• **EXERCISE DETAILS**
Would you transcribe the records below from the line with "25: (235, 119, 0.45)" to the line with "5: (475, 278)", ends included, exactly and with nothing more, leaving the pictures out?

Start of SUPPLIED RECORDS

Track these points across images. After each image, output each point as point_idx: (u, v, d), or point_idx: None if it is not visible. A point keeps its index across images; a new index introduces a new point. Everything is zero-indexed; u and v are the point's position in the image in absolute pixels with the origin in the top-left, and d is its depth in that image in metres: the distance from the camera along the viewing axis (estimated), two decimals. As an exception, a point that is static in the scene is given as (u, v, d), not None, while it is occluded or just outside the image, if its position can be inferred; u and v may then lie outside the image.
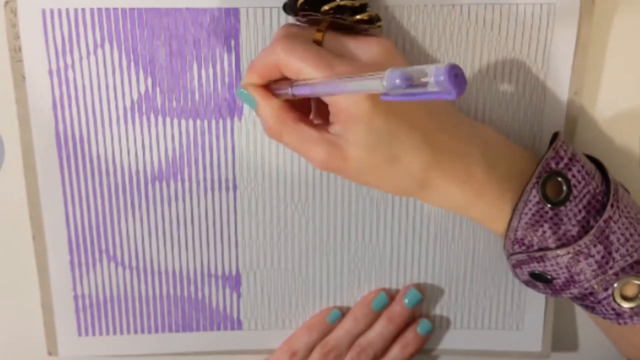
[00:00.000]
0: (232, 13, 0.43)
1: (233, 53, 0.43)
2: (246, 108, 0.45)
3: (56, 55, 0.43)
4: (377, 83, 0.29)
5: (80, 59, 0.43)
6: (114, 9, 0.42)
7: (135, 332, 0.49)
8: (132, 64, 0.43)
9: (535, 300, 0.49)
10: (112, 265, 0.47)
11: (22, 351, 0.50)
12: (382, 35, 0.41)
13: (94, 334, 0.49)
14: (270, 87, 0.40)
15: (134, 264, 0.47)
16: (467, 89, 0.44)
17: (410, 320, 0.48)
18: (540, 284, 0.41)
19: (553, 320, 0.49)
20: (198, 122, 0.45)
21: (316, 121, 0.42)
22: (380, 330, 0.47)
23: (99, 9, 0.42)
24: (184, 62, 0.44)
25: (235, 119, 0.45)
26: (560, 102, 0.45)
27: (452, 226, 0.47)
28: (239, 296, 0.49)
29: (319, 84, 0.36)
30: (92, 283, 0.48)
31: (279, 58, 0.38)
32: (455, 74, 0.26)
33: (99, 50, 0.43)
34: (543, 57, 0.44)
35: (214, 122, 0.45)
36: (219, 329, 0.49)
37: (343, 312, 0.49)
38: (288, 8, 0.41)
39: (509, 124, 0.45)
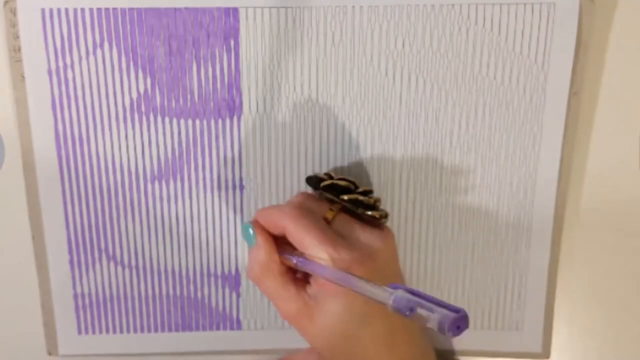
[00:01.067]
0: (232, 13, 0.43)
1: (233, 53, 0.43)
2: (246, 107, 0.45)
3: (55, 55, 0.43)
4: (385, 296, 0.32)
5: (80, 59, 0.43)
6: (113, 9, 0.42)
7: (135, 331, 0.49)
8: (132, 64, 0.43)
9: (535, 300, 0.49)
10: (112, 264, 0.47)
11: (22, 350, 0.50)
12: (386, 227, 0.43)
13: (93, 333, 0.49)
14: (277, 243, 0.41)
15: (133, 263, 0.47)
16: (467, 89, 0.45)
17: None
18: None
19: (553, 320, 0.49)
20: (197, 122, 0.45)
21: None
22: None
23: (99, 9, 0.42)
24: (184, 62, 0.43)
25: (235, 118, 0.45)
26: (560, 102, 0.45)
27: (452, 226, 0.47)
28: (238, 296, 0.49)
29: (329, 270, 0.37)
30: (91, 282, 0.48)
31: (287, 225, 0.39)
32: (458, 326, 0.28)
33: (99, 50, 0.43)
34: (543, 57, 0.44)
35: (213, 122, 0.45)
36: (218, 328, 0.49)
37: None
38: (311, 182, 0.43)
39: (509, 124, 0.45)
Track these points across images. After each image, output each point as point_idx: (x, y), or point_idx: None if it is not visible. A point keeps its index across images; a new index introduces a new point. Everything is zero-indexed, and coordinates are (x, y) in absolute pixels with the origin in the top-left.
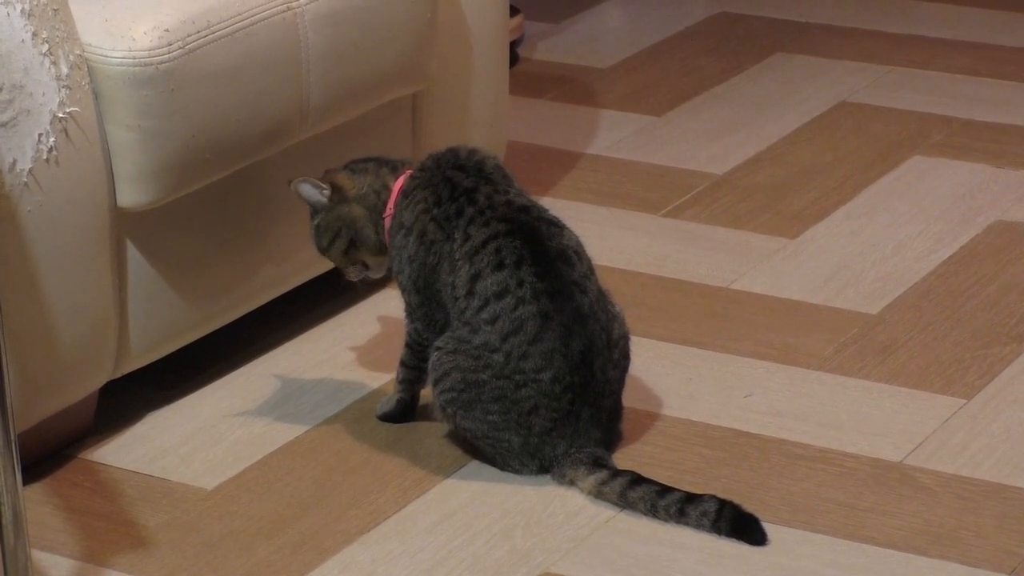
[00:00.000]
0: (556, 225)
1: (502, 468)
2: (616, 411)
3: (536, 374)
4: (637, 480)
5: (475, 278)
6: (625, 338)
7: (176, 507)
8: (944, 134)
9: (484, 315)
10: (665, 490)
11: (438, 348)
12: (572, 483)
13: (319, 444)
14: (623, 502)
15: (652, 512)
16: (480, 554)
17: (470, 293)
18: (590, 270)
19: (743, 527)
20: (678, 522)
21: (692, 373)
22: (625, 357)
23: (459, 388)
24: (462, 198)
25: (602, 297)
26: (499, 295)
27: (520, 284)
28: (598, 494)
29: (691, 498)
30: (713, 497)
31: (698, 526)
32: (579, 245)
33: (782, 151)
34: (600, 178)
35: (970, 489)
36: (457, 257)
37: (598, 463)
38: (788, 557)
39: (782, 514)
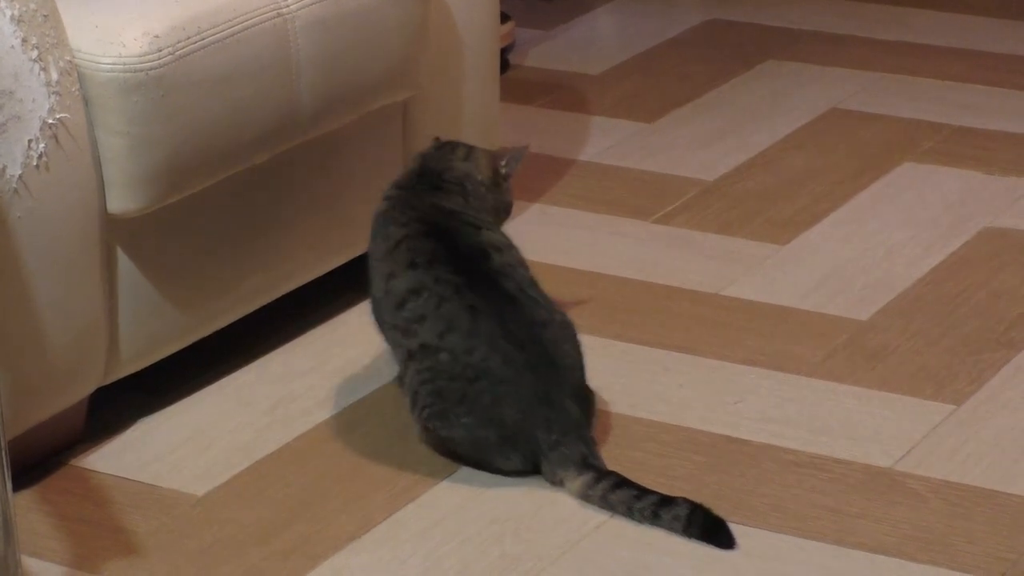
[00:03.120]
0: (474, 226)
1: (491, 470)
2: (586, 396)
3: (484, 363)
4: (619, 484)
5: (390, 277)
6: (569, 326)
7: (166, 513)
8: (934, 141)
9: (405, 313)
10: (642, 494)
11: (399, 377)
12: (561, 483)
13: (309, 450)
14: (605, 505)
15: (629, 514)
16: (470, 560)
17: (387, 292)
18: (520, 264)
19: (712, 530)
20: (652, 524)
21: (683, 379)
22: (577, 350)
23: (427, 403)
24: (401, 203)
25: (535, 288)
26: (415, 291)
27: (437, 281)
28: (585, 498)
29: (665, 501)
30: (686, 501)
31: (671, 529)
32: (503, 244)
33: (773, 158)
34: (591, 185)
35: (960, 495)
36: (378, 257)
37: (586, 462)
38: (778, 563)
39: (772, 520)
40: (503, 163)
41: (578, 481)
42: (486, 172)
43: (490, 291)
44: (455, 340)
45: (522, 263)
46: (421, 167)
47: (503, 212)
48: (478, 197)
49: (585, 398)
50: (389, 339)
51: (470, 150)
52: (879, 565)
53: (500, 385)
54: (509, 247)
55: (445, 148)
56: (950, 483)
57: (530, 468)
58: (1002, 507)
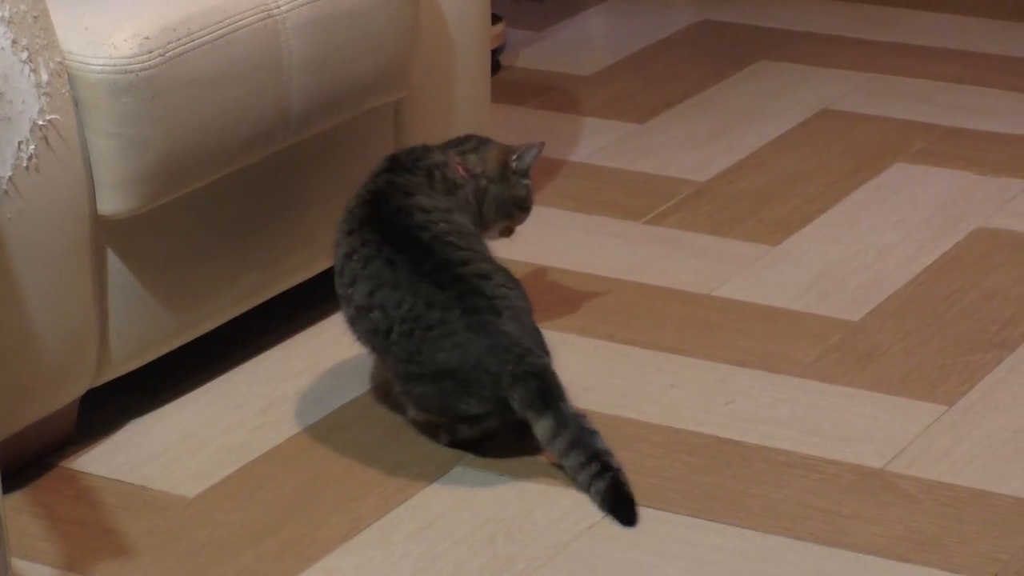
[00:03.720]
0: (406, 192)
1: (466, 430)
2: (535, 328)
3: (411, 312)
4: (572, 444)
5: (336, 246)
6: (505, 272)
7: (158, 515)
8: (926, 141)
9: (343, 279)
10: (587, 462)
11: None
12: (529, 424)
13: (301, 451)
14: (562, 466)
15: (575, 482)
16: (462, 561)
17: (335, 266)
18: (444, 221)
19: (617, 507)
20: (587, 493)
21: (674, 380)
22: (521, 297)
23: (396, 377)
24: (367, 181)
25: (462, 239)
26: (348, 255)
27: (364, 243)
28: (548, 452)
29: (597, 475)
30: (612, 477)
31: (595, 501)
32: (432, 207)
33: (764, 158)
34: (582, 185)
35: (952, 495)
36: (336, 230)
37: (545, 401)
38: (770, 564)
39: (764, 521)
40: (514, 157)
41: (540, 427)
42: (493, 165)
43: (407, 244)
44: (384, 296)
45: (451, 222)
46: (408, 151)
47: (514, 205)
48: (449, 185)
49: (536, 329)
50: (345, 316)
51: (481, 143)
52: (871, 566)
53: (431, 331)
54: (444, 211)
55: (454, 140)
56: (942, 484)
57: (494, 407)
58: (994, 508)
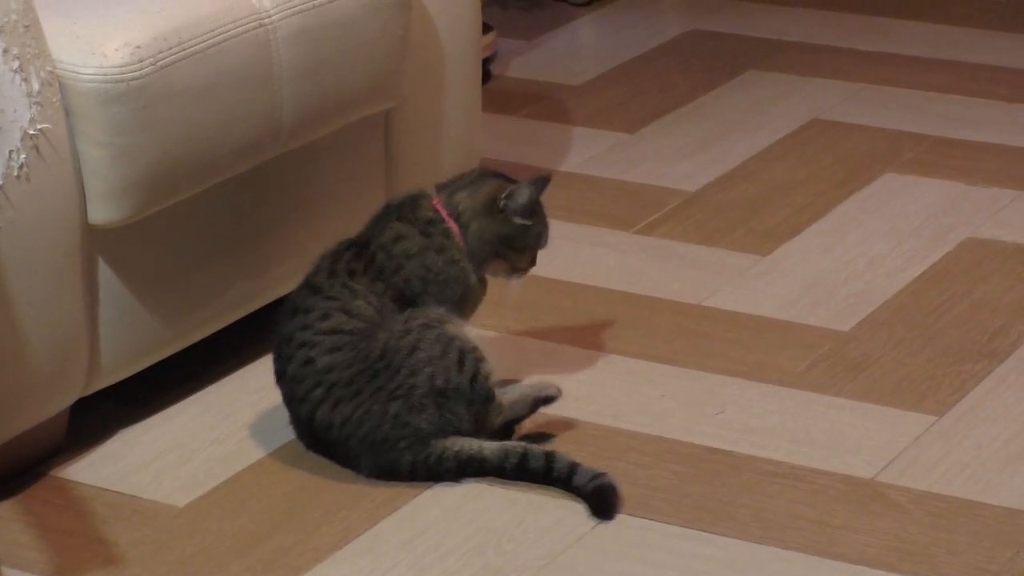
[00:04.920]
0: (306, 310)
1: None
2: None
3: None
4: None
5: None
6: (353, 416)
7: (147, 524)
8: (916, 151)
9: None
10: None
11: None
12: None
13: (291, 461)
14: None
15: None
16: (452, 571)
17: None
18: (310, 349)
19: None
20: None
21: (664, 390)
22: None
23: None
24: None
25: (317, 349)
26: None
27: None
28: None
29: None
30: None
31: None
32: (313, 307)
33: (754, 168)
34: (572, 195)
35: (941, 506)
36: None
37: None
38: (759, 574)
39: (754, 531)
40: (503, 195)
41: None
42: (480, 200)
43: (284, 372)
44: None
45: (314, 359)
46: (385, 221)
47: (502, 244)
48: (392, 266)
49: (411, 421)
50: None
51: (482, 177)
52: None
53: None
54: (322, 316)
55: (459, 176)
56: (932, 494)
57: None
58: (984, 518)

End of SUPPLIED RECORDS
Start of SUPPLIED RECORDS

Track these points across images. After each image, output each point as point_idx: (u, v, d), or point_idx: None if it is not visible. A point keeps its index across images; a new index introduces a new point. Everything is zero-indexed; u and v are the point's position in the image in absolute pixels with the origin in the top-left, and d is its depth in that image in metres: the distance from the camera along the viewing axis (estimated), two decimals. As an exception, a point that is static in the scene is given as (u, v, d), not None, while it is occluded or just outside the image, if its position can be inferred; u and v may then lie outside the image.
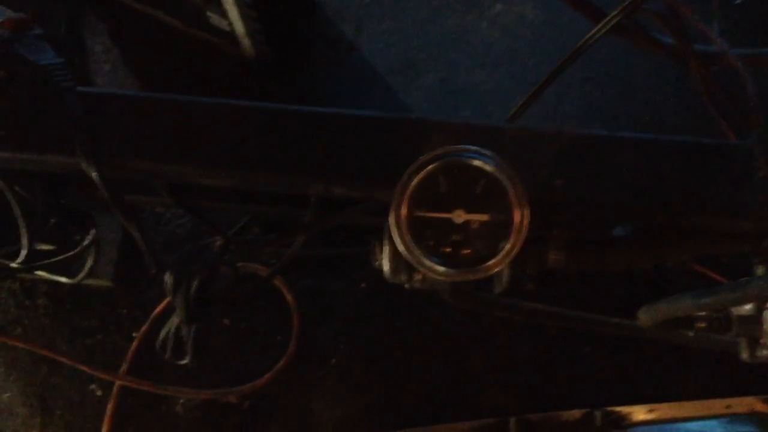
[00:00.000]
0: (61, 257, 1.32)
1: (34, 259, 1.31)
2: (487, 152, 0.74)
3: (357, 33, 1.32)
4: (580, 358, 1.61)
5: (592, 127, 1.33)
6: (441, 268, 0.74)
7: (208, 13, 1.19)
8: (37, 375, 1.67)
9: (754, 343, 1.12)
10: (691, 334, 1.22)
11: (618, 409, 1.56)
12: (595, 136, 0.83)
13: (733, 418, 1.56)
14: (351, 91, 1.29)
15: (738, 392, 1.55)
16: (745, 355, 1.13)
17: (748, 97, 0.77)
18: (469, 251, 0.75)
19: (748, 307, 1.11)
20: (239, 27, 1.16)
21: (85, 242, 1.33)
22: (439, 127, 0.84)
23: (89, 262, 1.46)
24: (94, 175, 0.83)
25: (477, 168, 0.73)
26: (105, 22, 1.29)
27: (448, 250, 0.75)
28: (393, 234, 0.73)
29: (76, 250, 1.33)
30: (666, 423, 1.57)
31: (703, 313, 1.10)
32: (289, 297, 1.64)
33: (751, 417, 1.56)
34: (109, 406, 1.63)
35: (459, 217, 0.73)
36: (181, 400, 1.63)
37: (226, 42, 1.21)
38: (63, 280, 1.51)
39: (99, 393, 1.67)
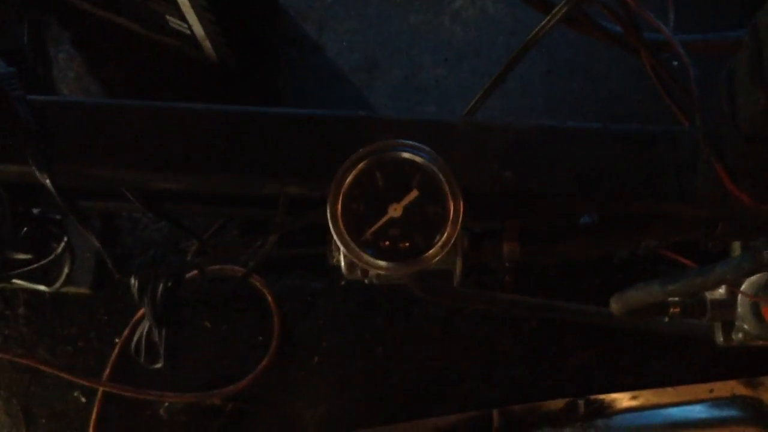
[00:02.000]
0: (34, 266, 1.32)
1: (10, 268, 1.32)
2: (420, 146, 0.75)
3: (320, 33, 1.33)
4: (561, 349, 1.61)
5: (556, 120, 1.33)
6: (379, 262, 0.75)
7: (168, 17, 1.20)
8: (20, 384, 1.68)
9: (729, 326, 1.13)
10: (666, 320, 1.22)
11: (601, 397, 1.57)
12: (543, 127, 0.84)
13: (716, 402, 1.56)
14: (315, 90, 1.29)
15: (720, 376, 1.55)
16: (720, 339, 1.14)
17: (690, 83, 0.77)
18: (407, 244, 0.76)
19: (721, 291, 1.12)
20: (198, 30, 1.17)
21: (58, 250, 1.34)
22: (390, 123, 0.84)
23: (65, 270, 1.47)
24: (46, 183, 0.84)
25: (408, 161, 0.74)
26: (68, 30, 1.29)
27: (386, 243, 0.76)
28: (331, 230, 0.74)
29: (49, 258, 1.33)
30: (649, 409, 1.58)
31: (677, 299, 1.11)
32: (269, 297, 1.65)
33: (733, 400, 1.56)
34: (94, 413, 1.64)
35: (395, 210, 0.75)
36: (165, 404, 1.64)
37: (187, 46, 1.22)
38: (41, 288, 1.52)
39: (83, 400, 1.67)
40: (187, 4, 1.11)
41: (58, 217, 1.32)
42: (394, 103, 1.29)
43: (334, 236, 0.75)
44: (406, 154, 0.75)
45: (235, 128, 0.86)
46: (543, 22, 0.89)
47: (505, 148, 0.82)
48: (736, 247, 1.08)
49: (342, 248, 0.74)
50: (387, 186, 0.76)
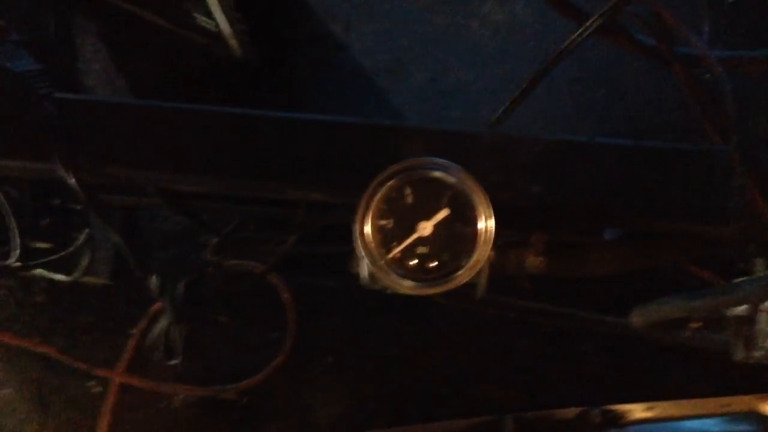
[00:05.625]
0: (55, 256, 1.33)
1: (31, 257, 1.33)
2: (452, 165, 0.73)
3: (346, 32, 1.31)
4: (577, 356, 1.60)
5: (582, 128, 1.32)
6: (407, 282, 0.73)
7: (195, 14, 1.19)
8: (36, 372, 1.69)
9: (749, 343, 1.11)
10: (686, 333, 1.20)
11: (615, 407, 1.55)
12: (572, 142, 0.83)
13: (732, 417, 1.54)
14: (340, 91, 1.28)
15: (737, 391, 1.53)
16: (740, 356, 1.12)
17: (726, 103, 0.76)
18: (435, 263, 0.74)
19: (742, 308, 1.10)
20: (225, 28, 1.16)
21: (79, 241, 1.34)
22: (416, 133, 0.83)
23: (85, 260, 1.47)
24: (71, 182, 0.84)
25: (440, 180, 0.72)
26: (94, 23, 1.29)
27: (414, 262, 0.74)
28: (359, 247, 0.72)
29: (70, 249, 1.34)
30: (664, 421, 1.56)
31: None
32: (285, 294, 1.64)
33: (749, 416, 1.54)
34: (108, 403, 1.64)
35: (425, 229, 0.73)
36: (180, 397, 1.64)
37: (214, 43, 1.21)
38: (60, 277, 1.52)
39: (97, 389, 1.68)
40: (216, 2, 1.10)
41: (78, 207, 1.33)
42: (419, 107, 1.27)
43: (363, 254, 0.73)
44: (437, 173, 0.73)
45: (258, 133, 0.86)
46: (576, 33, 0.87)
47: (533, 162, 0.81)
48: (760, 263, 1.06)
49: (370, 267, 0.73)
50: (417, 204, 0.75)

End of SUPPLIED RECORDS

• **TASK ANSWER**
25: (235, 119, 0.45)
26: (560, 102, 0.45)
27: (452, 226, 0.47)
28: (239, 296, 0.49)
29: (319, 84, 0.36)
30: (92, 283, 0.48)
31: (279, 58, 0.38)
32: (455, 74, 0.26)
33: (99, 50, 0.43)
34: (543, 57, 0.44)
35: (214, 122, 0.45)
36: (219, 329, 0.49)
37: (343, 312, 0.49)
38: (288, 8, 0.41)
39: (509, 124, 0.45)
[00:01.067]
0: (232, 13, 0.43)
1: (233, 53, 0.43)
2: (246, 107, 0.45)
3: (55, 55, 0.43)
4: (385, 296, 0.32)
5: (80, 59, 0.43)
6: (113, 9, 0.42)
7: (135, 331, 0.49)
8: (132, 64, 0.43)
9: (535, 300, 0.49)
10: (112, 264, 0.47)
11: (22, 350, 0.50)
12: (386, 227, 0.43)
13: (93, 333, 0.49)
14: (277, 243, 0.41)
15: (133, 263, 0.47)
16: (467, 89, 0.45)
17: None
18: None
19: (553, 320, 0.49)
20: (197, 122, 0.45)
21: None
22: None
23: (99, 9, 0.42)
24: (184, 62, 0.43)
25: (235, 118, 0.45)
26: (560, 102, 0.45)
27: (452, 226, 0.47)
28: (238, 296, 0.49)
29: (329, 270, 0.37)
30: (91, 282, 0.48)
31: (287, 225, 0.39)
32: (458, 326, 0.28)
33: (99, 50, 0.43)
34: (543, 57, 0.44)
35: (213, 122, 0.45)
36: (218, 328, 0.49)
37: None
38: (311, 182, 0.43)
39: (509, 124, 0.45)
Track these points across images. After each image, output each point as point_idx: (x, y), or point_idx: None if it is not visible. A point keeps its index across images; a new index introduces a new point. Everything is zero-indexed, and coordinates are (x, y) in absolute pixels with the origin in the top-left.
[00:00.000]
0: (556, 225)
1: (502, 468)
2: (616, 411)
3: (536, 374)
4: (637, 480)
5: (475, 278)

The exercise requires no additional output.